Age Demographic of Watsons Pharmacy Telehealth Customers February 2020 (n = 37).

The adoption of digital technology in community pharmacy dispensing was not without its challenges. Pharmacists had to familiarize themselves with new software interfaces and workflows. Technical issues, especially during initial implementation of the telehealth related services in Watsons, disrupted normal workflows, leading to inconveniences and longer medication processing times. For example, pharmacists had to handle situations where patients were unable to present electronic prescriptions due to a technical glitch of a telehealth provider’s app. Occasionally, due to patients’ unfamiliarity with technology, pharmacists had to teach patients how to use the apps in order to access the telehealth services.
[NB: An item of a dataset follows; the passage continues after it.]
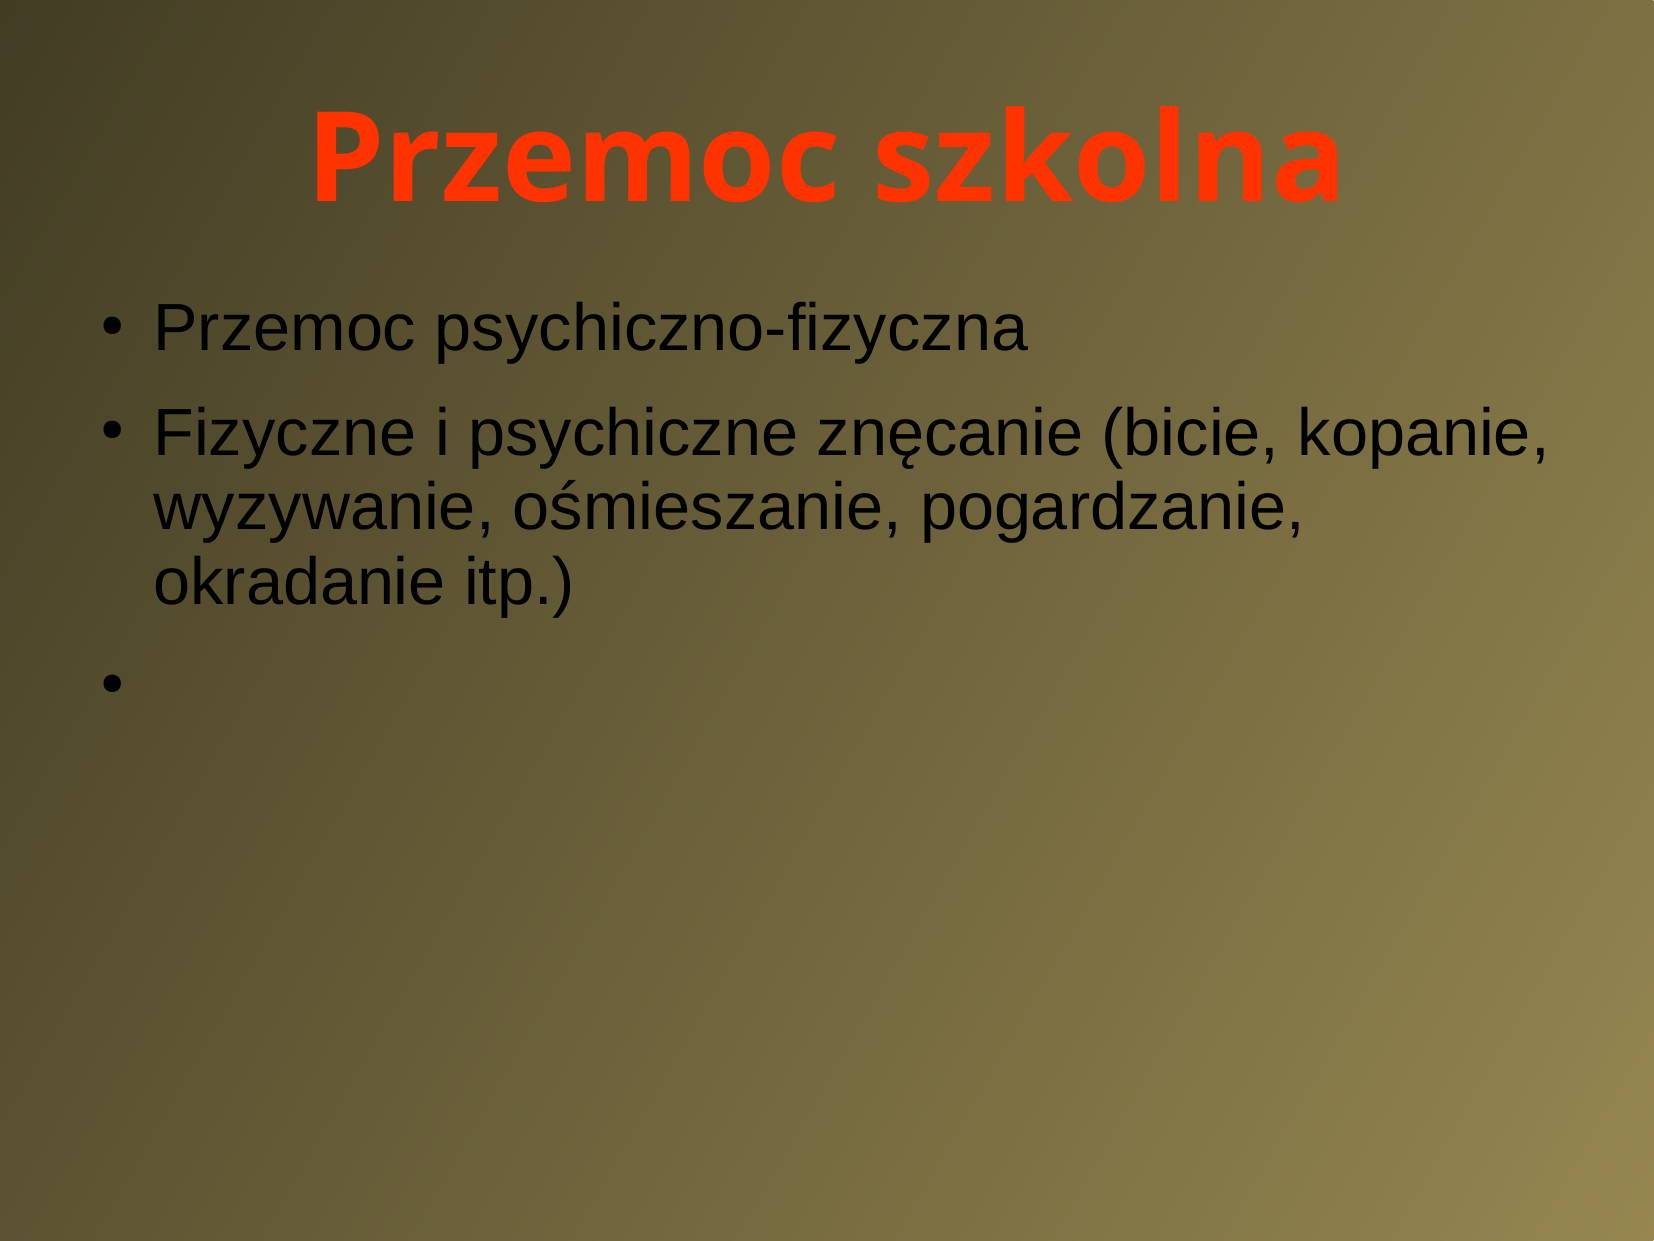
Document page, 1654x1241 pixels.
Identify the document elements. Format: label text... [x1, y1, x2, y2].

Nevertheless, digital technologies have allowed for new models of patient care through telehealth services. In the current pandemic, these services have minimized the risk of exposure from physical contact, providing reassurance to patients while maintaining the quality of care. To facilitate the adoption of these telehealth services, pharmacists must embrace change, be willing to learn new skills, collaborate with stakeholders and regulators, develop new protocols and educate patients on how to utilize these services. Through these new digital workflows, pharmacists can continue to add value to patient care with their specialized skills in medication management and optimization.

Acknowledgements

We thank our advisors and colleagues in the Digital Healthcare Team (Mariam Alkhatib, Seow Hwei Tan, Sharene Shiar Yin Goh, Shun Wei Lim, Juliati, Marjorie Bartolome Barawid, Govindarajaperumal Diwyashri, Leslie Guan Yin Low, Adele Lye Yeung Ng and Yung Liang Wong) for contribution of qualitative data, innovative ideas and productive discussions.

Funding information

This research did not receive any specific grant from funding agencies in the public, commercial, or not-for-profit sectors.

Competing Interests

We wish to confirm that there are no known conflicts of interest associated with this publication and there has been no significant financial support for this work that could have influenced its outcome.